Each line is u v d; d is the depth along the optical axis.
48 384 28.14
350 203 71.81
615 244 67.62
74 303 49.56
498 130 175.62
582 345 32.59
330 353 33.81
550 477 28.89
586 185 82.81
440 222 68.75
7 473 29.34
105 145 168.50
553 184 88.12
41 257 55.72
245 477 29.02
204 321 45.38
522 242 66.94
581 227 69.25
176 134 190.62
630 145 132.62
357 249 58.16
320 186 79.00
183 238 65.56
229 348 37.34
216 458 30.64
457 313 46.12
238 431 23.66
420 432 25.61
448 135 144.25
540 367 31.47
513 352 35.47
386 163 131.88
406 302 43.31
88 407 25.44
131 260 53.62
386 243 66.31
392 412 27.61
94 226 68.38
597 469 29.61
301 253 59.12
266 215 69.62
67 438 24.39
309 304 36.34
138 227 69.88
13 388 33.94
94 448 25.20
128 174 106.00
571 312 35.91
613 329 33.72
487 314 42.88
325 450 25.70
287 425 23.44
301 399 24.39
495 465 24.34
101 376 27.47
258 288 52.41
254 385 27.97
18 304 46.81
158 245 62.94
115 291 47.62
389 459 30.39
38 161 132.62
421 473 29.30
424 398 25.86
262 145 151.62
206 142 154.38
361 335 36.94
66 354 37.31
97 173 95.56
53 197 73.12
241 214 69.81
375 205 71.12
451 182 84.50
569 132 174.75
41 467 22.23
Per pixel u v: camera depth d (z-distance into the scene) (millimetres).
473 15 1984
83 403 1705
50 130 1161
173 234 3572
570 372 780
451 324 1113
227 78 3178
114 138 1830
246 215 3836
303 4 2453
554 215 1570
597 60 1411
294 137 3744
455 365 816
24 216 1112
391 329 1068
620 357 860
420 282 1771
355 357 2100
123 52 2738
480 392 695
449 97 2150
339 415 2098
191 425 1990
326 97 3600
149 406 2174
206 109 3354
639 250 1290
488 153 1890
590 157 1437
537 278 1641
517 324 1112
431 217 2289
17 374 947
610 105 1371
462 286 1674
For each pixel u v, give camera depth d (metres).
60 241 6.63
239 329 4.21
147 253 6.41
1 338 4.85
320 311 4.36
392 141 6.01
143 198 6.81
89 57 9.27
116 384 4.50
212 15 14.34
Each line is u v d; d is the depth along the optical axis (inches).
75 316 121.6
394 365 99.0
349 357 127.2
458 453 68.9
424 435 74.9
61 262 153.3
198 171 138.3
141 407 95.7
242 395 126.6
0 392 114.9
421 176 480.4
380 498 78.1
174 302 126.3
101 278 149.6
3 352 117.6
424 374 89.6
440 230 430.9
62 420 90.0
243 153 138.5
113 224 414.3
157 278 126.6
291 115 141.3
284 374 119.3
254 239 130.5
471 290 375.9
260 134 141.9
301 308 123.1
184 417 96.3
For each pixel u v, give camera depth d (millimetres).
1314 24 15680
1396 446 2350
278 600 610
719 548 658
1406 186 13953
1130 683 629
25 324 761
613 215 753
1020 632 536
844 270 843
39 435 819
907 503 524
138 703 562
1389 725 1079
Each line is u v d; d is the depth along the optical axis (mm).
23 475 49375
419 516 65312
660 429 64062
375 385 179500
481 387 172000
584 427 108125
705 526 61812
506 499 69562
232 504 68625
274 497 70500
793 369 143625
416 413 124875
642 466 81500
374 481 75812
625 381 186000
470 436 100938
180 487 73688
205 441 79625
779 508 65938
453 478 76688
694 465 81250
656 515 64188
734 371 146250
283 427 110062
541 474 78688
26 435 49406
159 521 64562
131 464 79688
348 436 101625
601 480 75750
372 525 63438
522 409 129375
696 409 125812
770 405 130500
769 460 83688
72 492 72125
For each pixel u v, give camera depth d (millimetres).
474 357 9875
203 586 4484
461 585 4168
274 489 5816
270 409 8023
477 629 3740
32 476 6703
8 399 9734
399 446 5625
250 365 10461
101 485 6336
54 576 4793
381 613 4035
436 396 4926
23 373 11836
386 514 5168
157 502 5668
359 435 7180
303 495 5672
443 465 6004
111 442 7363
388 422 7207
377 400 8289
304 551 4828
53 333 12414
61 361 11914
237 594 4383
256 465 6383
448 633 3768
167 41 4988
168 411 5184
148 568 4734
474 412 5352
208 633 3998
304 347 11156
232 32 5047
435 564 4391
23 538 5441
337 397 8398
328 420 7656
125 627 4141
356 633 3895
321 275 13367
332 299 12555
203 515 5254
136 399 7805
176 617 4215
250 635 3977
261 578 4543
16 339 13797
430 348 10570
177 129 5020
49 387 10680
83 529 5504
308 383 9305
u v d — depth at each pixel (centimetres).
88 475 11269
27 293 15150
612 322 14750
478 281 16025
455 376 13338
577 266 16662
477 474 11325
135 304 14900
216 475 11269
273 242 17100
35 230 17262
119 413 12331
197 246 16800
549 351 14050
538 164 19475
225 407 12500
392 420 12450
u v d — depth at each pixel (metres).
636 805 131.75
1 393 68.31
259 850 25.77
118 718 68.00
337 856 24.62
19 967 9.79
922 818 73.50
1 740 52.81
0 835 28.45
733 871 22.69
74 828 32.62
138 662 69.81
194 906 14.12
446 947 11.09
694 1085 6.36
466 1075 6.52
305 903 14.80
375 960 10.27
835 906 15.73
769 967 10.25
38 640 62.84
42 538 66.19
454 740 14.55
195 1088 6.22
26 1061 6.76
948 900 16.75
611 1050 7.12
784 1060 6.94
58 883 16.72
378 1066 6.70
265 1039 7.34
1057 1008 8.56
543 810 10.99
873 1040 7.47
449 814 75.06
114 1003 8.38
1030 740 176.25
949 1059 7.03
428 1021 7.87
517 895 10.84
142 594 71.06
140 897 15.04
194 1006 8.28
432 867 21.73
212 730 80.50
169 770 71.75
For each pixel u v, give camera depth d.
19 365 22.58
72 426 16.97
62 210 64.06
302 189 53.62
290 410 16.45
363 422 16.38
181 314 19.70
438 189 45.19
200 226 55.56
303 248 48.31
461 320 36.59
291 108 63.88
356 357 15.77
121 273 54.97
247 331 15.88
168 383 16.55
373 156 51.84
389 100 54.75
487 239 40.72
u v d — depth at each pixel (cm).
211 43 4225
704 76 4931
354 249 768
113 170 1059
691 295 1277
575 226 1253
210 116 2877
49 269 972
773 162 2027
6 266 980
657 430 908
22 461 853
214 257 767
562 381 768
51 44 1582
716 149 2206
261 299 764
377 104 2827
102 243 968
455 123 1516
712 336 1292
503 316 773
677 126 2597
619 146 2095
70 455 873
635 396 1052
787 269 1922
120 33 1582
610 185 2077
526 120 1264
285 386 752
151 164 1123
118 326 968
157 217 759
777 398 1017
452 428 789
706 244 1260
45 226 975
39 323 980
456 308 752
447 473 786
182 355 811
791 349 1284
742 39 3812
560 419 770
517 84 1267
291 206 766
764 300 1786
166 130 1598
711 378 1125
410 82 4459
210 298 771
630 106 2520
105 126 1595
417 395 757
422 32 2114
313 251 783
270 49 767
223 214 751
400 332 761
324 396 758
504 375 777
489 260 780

Action item: Write every entry out again exactly.

Result for this exercise:
Each line is u v d; d is the depth along the optical axis.
48 384 28.14
350 203 71.81
615 244 67.62
74 303 49.56
498 130 175.62
582 345 32.59
330 353 33.81
550 477 28.89
586 185 82.81
440 222 68.75
7 473 29.34
105 145 168.50
553 184 88.12
41 257 55.72
245 477 29.02
204 321 45.38
522 242 66.94
581 227 69.25
176 134 190.62
630 145 132.62
357 249 58.16
320 186 79.00
183 238 65.56
229 348 37.34
216 458 30.64
457 313 46.12
238 431 23.66
420 432 25.61
448 135 144.25
540 367 31.47
513 352 35.47
386 163 131.88
406 302 43.31
88 407 25.44
131 260 53.62
386 243 66.31
392 412 27.61
94 226 68.38
597 469 29.61
301 253 59.12
266 215 69.62
67 438 24.39
309 304 36.34
138 227 69.88
13 388 33.94
94 448 25.20
128 174 106.00
571 312 35.91
613 329 33.72
487 314 42.88
325 450 25.70
287 425 23.44
301 399 24.39
495 465 24.34
101 376 27.47
258 288 52.41
254 385 27.97
18 304 46.81
158 245 62.94
115 291 47.62
389 459 30.39
38 161 132.62
421 473 29.30
424 398 25.86
262 145 151.62
206 142 154.38
361 335 36.94
66 354 37.31
97 173 95.56
53 197 73.12
241 214 69.81
375 205 71.12
451 182 84.50
569 132 174.75
41 467 22.23
Per pixel u v: camera depth d (z-distance into the scene) (millimetres).
473 15 1984
83 403 1705
50 130 1161
173 234 3572
570 372 780
451 324 1113
227 78 3178
114 138 1830
246 215 3836
303 4 2453
554 215 1570
597 60 1411
294 137 3744
455 365 816
24 216 1112
391 329 1068
620 357 860
420 282 1771
355 357 2100
123 52 2738
480 392 695
449 97 2150
339 415 2098
191 425 1990
326 97 3600
149 406 2174
206 109 3354
639 250 1290
488 153 1890
590 157 1437
537 278 1641
517 324 1112
431 217 2289
17 374 947
610 105 1371
462 286 1674
For each pixel u v, give camera depth d (metres).
60 241 6.63
239 329 4.21
147 253 6.41
1 338 4.85
320 311 4.36
392 141 6.01
143 198 6.81
89 57 9.27
116 384 4.50
212 15 14.34
Each line is u v d; d is the depth along the optical axis (inches).
75 316 121.6
394 365 99.0
349 357 127.2
458 453 68.9
424 435 74.9
61 262 153.3
198 171 138.3
141 407 95.7
242 395 126.6
0 392 114.9
421 176 480.4
380 498 78.1
174 302 126.3
101 278 149.6
3 352 117.6
424 374 89.6
440 230 430.9
62 420 90.0
243 153 138.5
113 224 414.3
157 278 126.6
291 115 141.3
284 374 119.3
254 239 130.5
471 290 375.9
260 134 141.9
301 308 123.1
184 417 96.3
For each pixel u v, give camera depth d (millimetres).
1314 24 15680
1396 446 2350
278 600 610
719 548 658
1406 186 13953
1130 683 629
25 324 761
613 215 753
1020 632 536
844 270 843
39 435 819
907 503 524
138 703 562
1389 725 1079
Each line is u v d; d is the depth along the optical axis (mm).
23 475 49375
419 516 65312
660 429 64062
375 385 179500
481 387 172000
584 427 108125
705 526 61812
506 499 69562
232 504 68625
274 497 70500
793 369 143625
416 413 124875
642 466 81500
374 481 75812
625 381 186000
470 436 100938
180 487 73688
205 441 79625
779 508 65938
453 478 76688
694 465 81250
656 515 64188
734 371 146250
283 427 110062
541 474 78688
26 435 49406
159 521 64562
131 464 79688
348 436 101625
601 480 75750
372 525 63438
522 409 129375
696 409 125812
770 405 130500
769 460 83688
72 492 72125
For each pixel u v, give camera depth d (millimetres).
474 357 9875
203 586 4484
461 585 4168
274 489 5816
270 409 8023
477 629 3740
32 476 6703
8 399 9734
399 446 5625
250 365 10461
101 485 6336
54 576 4793
381 613 4035
436 396 4926
23 373 11836
386 514 5168
157 502 5668
359 435 7180
303 495 5672
443 465 6004
111 442 7363
388 422 7207
377 400 8289
304 551 4828
53 333 12414
61 361 11914
237 594 4383
256 465 6383
448 633 3768
167 41 4988
168 411 5184
148 568 4734
474 412 5352
208 633 3998
304 347 11156
232 32 5047
435 564 4391
23 538 5441
337 397 8398
328 420 7656
125 627 4141
356 633 3895
321 275 13367
332 299 12555
203 515 5254
136 399 7805
176 617 4215
250 635 3977
261 578 4543
16 339 13797
430 348 10570
177 129 5020
49 387 10680
83 529 5504
308 383 9305
u v d — depth at each pixel (centimetres).
88 475 11269
27 293 15150
612 322 14750
478 281 16025
455 376 13338
577 266 16662
477 474 11325
135 304 14900
216 475 11269
273 242 17100
35 230 17262
119 413 12331
197 246 16800
549 351 14050
538 164 19475
225 407 12500
392 420 12450
u v d — depth at each pixel (metres).
636 805 131.75
1 393 68.31
259 850 25.77
118 718 68.00
337 856 24.62
19 967 9.79
922 818 73.50
1 740 52.81
0 835 28.45
733 871 22.69
74 828 32.62
138 662 69.81
194 906 14.12
446 947 11.09
694 1085 6.36
466 1075 6.52
305 903 14.80
375 960 10.27
835 906 15.73
769 967 10.25
38 640 62.84
42 538 66.19
454 740 14.55
195 1088 6.22
26 1061 6.76
948 900 16.75
611 1050 7.12
784 1060 6.94
58 883 16.72
378 1066 6.70
265 1039 7.34
1057 1008 8.56
543 810 10.99
873 1040 7.47
449 814 75.06
114 1003 8.38
1030 740 176.25
949 1059 7.03
428 1021 7.87
517 895 10.84
142 594 71.06
140 897 15.04
194 1006 8.28
432 867 21.73
212 730 80.50
169 770 71.75
For each pixel u v, give camera depth d.
19 365 22.58
72 426 16.97
62 210 64.06
302 189 53.62
290 410 16.45
363 422 16.38
181 314 19.70
438 189 45.19
200 226 55.56
303 248 48.31
461 320 36.59
291 108 63.88
356 357 15.77
121 273 54.97
247 331 15.88
168 383 16.55
373 156 51.84
389 100 54.75
487 239 40.72
u v d — depth at each pixel (cm).
211 43 4225
704 76 4931
354 249 768
113 170 1059
691 295 1277
575 226 1253
210 116 2877
49 269 972
773 162 2027
6 266 980
657 430 908
22 461 853
214 257 767
562 381 768
51 44 1582
716 149 2206
261 299 764
377 104 2827
102 243 968
455 123 1516
712 336 1292
503 316 773
677 126 2597
619 146 2095
70 455 873
635 396 1052
787 269 1922
120 33 1582
610 185 2077
526 120 1264
285 386 752
151 164 1123
118 326 968
157 217 759
777 398 1017
452 428 789
706 244 1260
45 226 975
39 323 980
456 308 752
447 473 786
182 355 811
791 349 1284
742 39 3812
560 419 770
517 84 1267
291 206 766
764 300 1786
166 130 1598
711 378 1125
410 82 4459
210 298 771
630 106 2520
105 126 1595
417 395 757
422 32 2114
313 251 783
270 49 767
223 214 751
400 332 761
324 396 758
504 375 777
489 260 780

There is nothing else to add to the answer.